#### [Extracted entries]
········
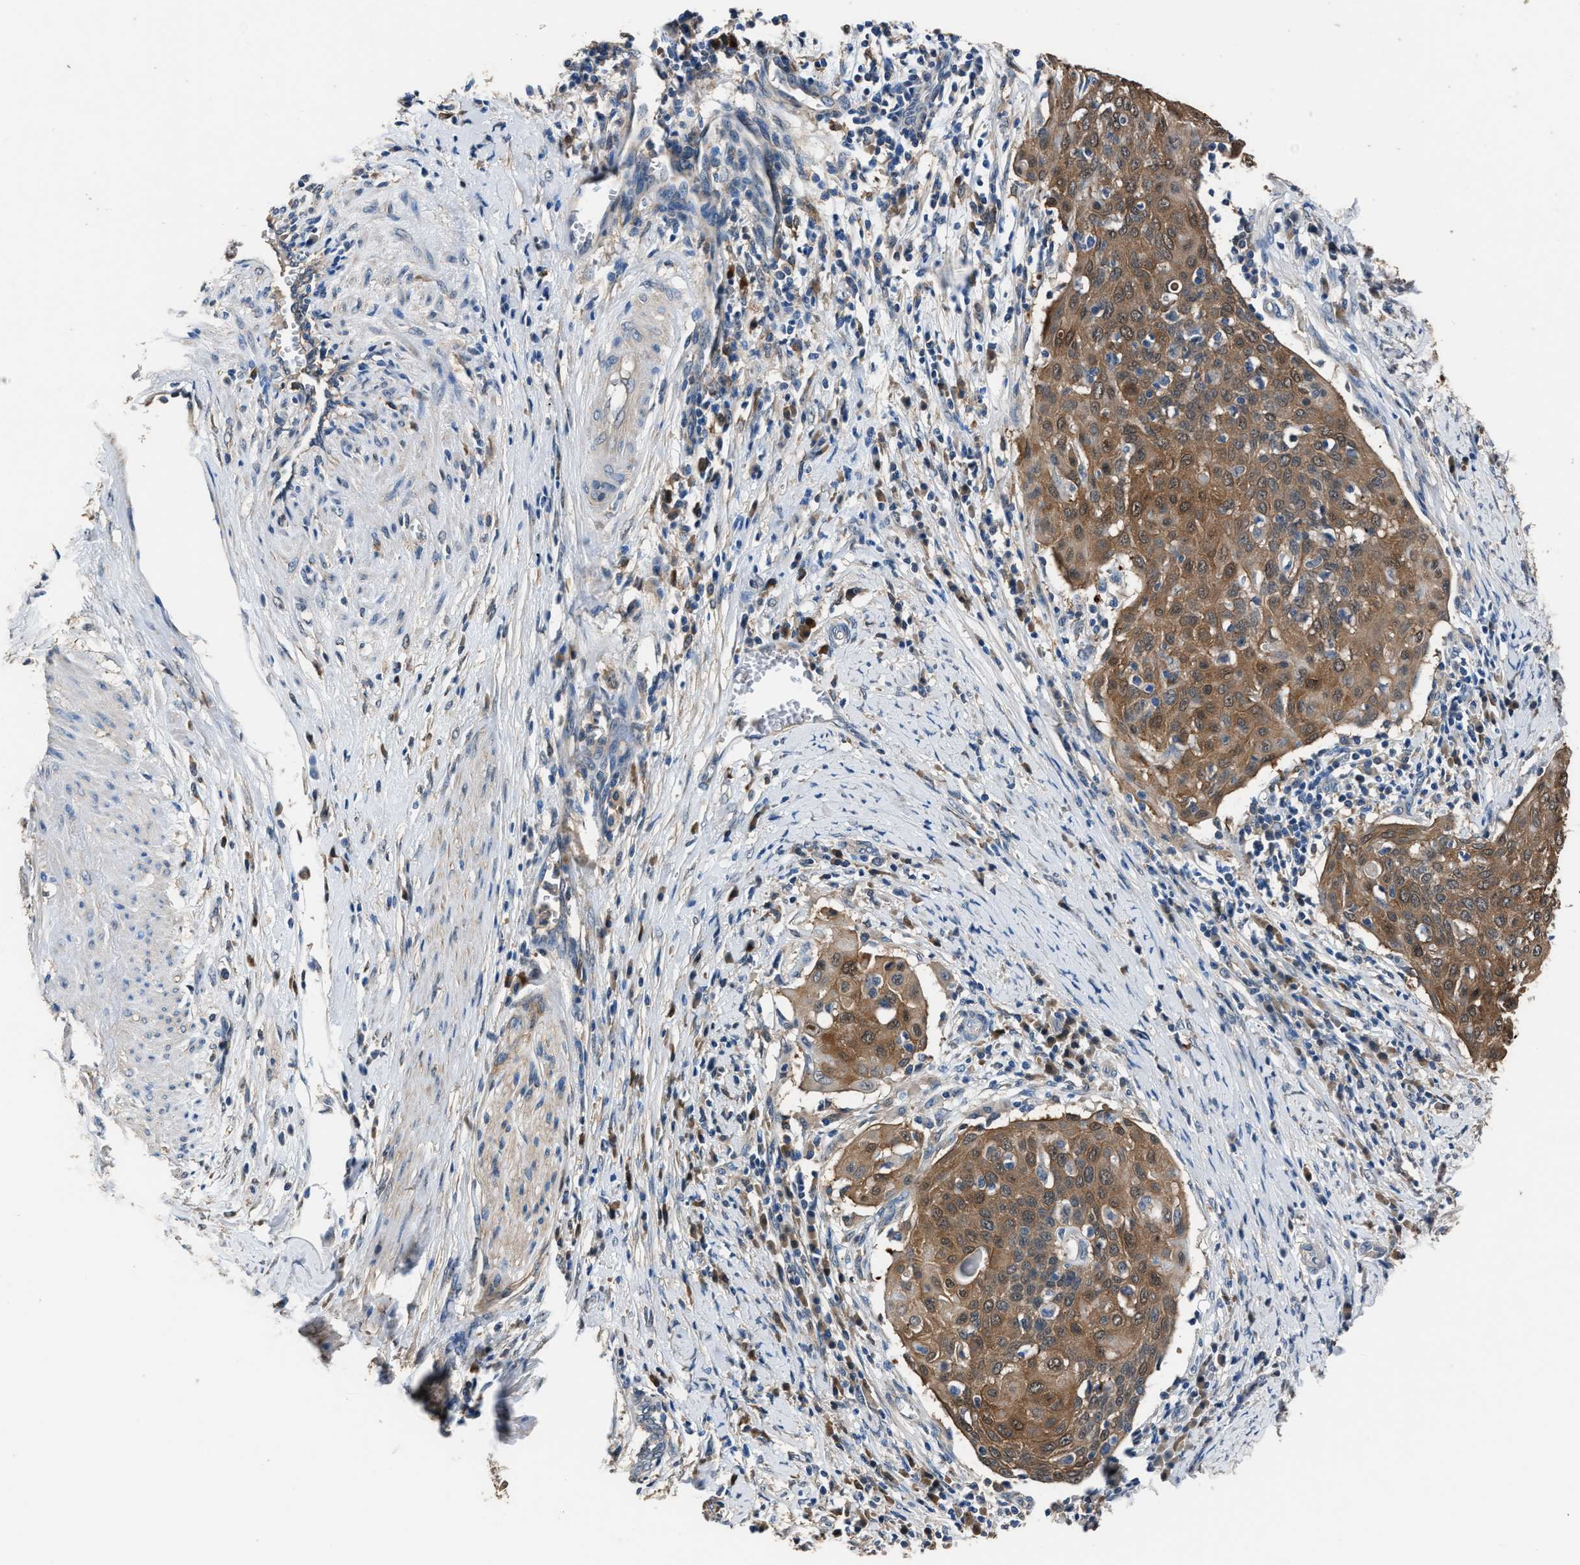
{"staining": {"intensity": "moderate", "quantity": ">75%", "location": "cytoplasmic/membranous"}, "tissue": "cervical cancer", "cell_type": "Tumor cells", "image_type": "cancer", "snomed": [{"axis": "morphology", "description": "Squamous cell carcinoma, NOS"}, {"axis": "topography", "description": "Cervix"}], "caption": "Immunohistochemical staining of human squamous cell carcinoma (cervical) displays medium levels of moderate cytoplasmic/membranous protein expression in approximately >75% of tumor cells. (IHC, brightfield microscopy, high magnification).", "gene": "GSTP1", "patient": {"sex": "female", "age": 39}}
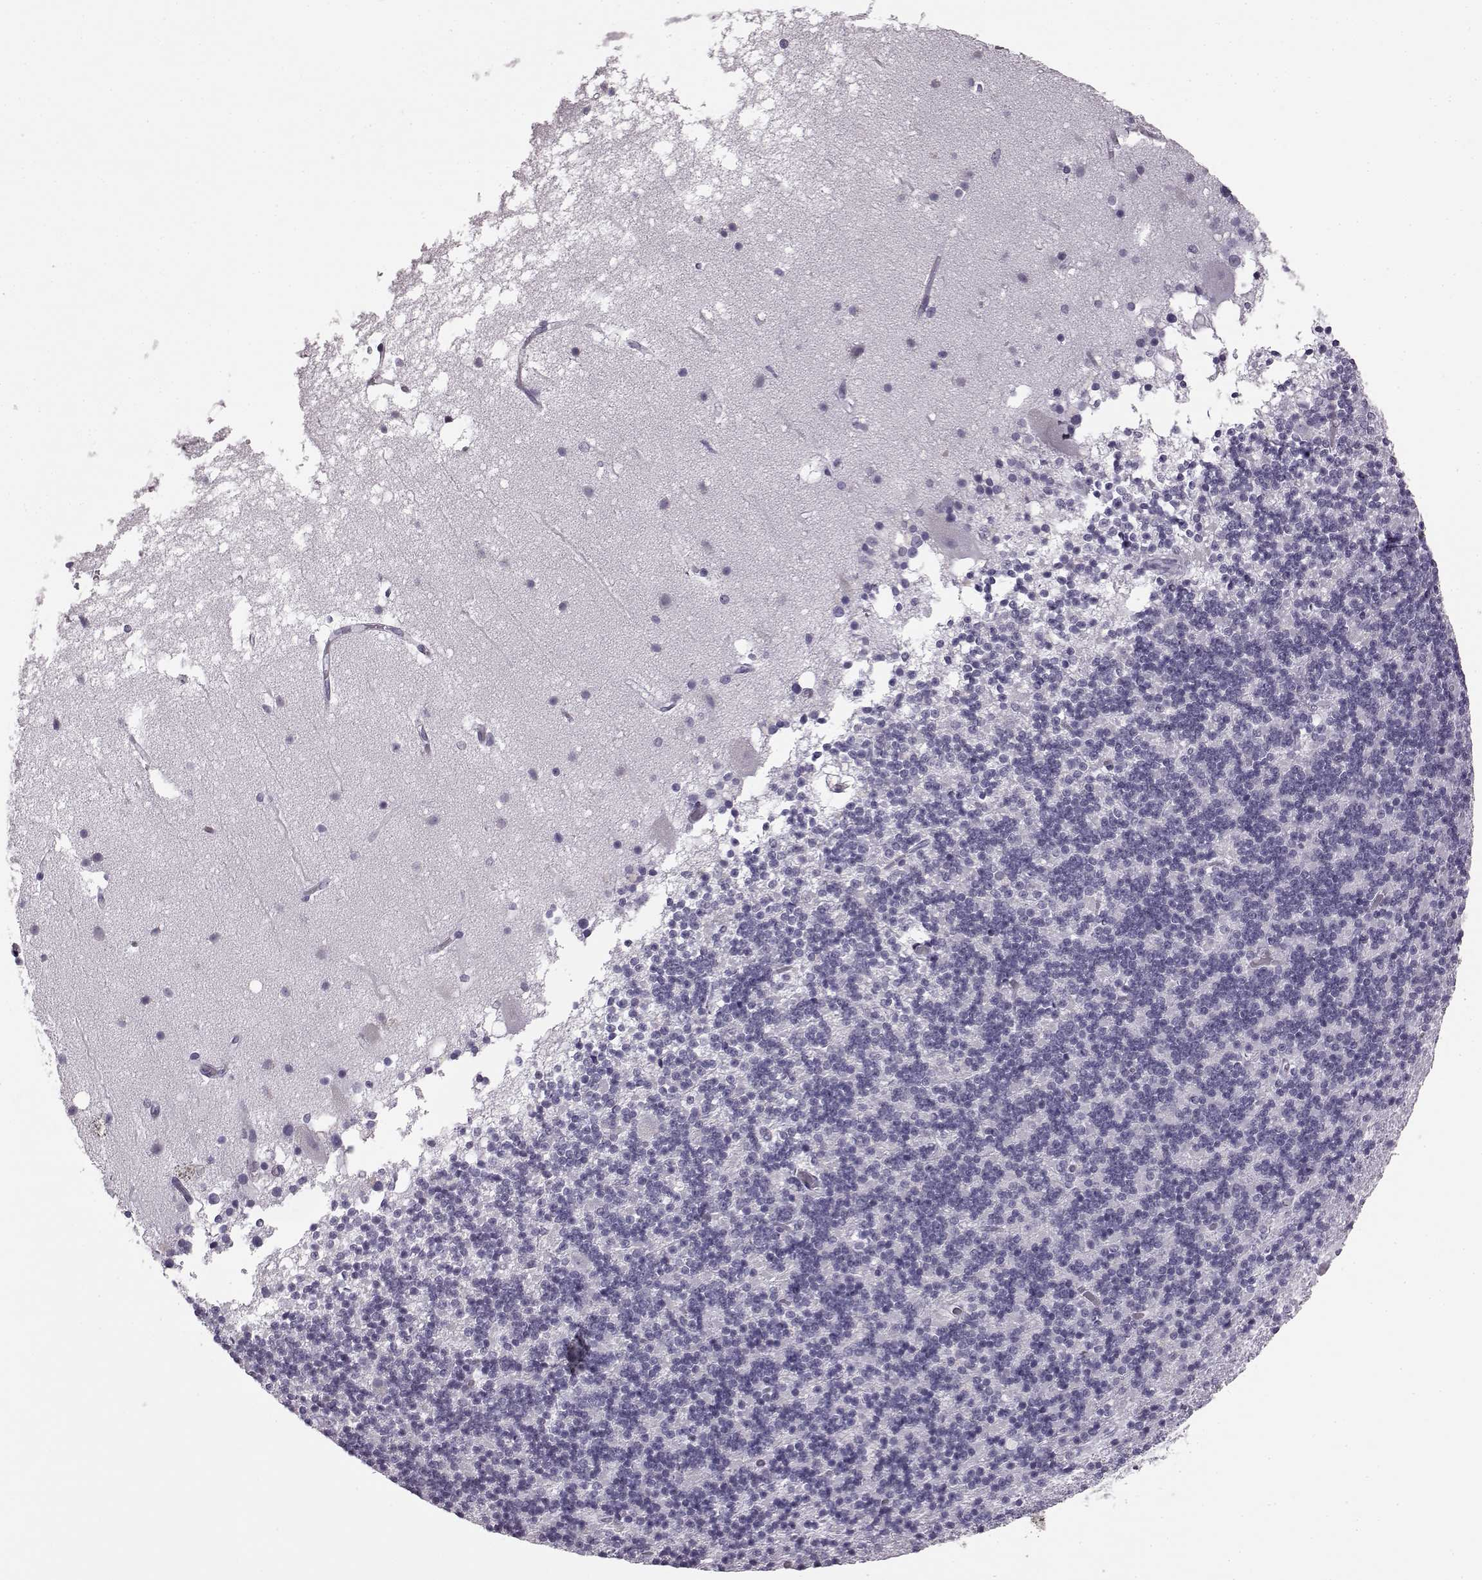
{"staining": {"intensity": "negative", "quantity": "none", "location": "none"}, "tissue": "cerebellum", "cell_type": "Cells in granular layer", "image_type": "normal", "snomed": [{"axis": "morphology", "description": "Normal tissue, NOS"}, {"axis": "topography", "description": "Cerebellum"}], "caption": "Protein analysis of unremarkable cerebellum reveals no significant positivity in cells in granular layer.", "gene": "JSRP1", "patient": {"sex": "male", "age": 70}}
········
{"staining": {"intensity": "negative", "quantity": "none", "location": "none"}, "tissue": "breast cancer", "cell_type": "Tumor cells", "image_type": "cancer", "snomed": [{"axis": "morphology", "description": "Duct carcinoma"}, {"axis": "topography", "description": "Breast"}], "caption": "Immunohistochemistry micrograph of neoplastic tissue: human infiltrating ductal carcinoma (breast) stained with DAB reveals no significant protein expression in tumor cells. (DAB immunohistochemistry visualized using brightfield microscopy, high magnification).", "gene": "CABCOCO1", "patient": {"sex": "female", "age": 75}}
········
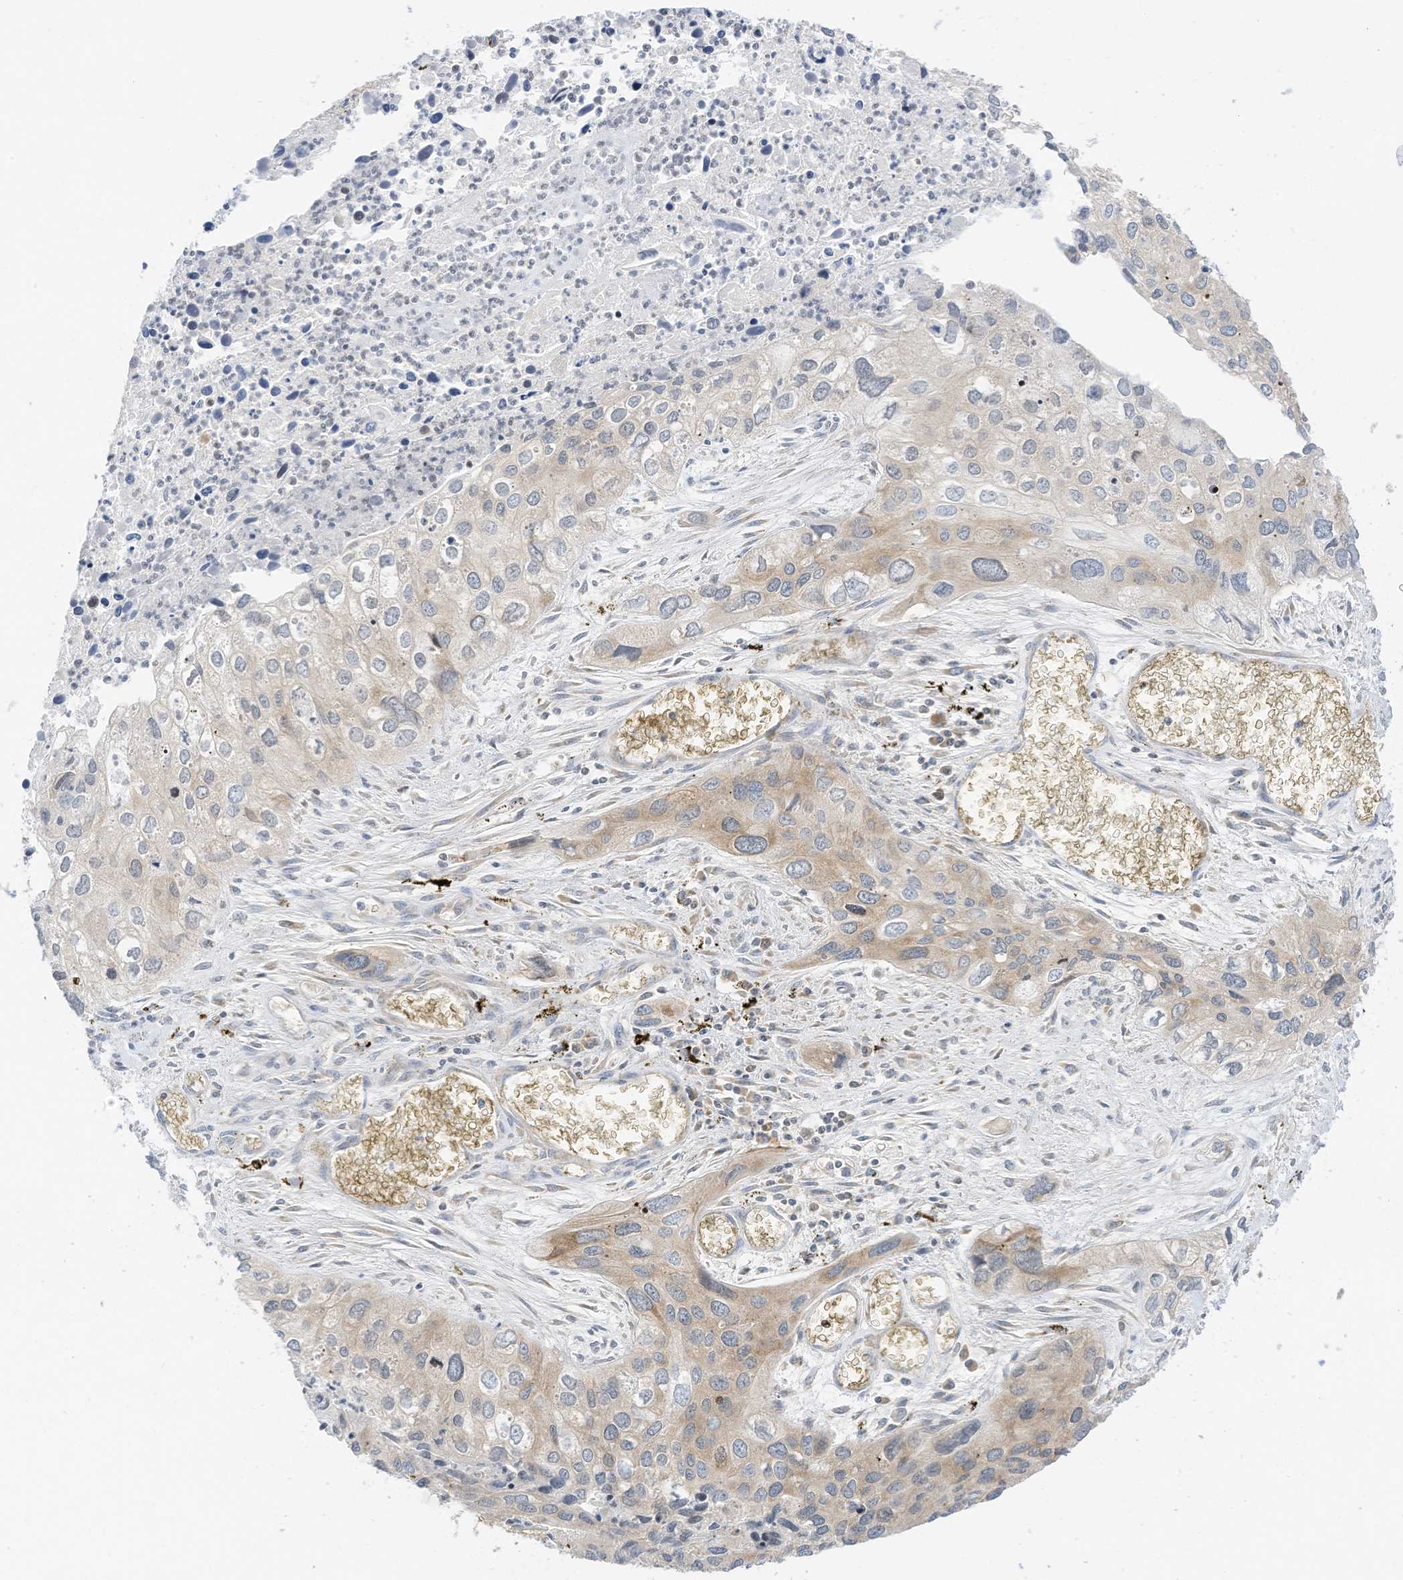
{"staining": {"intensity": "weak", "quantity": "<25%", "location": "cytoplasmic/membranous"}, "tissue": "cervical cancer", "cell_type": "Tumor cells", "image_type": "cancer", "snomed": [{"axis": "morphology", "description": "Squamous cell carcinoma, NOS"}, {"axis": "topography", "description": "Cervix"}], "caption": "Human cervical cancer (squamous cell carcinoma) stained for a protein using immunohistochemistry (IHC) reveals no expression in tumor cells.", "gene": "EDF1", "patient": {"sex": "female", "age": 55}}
········
Every line in the records that holds the word "stained" should be copied into the answer.

{"staining": {"intensity": "negative", "quantity": "none", "location": "none"}, "tissue": "breast cancer", "cell_type": "Tumor cells", "image_type": "cancer", "snomed": [{"axis": "morphology", "description": "Duct carcinoma"}, {"axis": "topography", "description": "Breast"}], "caption": "Immunohistochemistry micrograph of neoplastic tissue: human infiltrating ductal carcinoma (breast) stained with DAB reveals no significant protein expression in tumor cells. (DAB immunohistochemistry visualized using brightfield microscopy, high magnification).", "gene": "CABCOCO1", "patient": {"sex": "female", "age": 75}}
{"staining": {"intensity": "weak", "quantity": "<25%", "location": "cytoplasmic/membranous"}, "tissue": "cervical cancer", "cell_type": "Tumor cells", "image_type": "cancer", "snomed": [{"axis": "morphology", "description": "Squamous cell carcinoma, NOS"}, {"axis": "topography", "description": "Cervix"}], "caption": "Human cervical cancer (squamous cell carcinoma) stained for a protein using immunohistochemistry (IHC) reveals no expression in tumor cells.", "gene": "EDF1", "patient": {"sex": "female", "age": 55}}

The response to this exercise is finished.